È stato presentato oggi in diretta mondiale webacast il Living Planet Report, il rapporto biennale realizzato dal WWF in collaborazione con la Zoological Society di Londra e il Global Footprint Network, che mette in relazione i trend delle specie e l'impronta ecologica per darci un quadro generale della salute del Pianeta.
Nello specifico, il Living Planet Report mette in relazione l'Impronta ecologica e l'Impronta idrica con l'Indice del Pianeta vivente, ovvero la misura dello stato di salute del pianeta.
La situazione è critica: si registra infatti un declino del 60% delle specie ai tropici (fino al 70% per quelle di acqua dolce) e un peggioramento dei servici eco-sistemici alla base della nostra vita (la fornitura di cibo, materie prime e medicine, la regolazione del clima, la depurazione di acqua e aria, la rigenerazione del suolo, l'impollinazione delle piante, la protezione da inondazioni e malattie) a causa della progressiva perdita di biodiversità.
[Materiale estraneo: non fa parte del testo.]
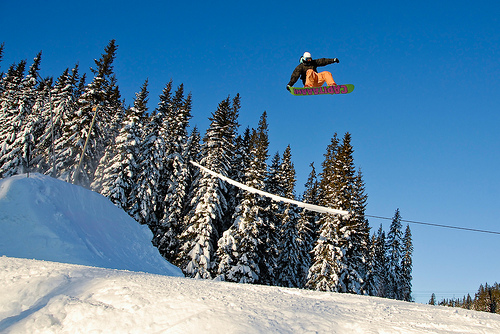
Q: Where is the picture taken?
A: Ski slope.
A questo si aggiunge un progressivo aumento della pressione antropica sul Pianeta.
Dal 1966, infatti, l'impronta ecologica globale (la domanda di risorse naturali necessarie per le nostre attività) è raddoppiata.
I 10 Paesi con l'impronta ecologica pro-capite più "pesante" sono Emirati Arabi Uniti, Qatar, Danimarca, Belgio, Stati Uniti, Estonia, Canada, Australia, Kuwait e Irlanda.

L'Italia si piazza al 29° posto della classifica.
Questo significa che a ciascun italiano servono ben 5 ettari globali per soddisfare il proprio stile di vita, un valore equivalente alla capacità produttiva di 2,8 pianeti.
Ma il rapporto ci offre anche una speranza: mettendo in relazione si evince che una maggiore impronta ecologica e un alto livello di consumi non corrispondono necessariamente a un più alto livello di sviluppo.

L'Indice dello Sviluppo umano, infatti, può essere alto anche in Paesi con un'impronta ecologica moderata.
"La sfida posta dal Living Planet report è chiara - ha concluso Gianfranco Bologna, direttore scientifico del WWF Italia - Dobbiamo trovare un modo per soddisfare le esigenze di una popolazione sempre più numerosa che incrementa i propri consumi. Dobbiamo imparare a vivere nei limiti delle risorse dell'unico pianeta che abbiamo e per fare questo chi ha uno stile di vita consumista deve limitare consumi e sprechi".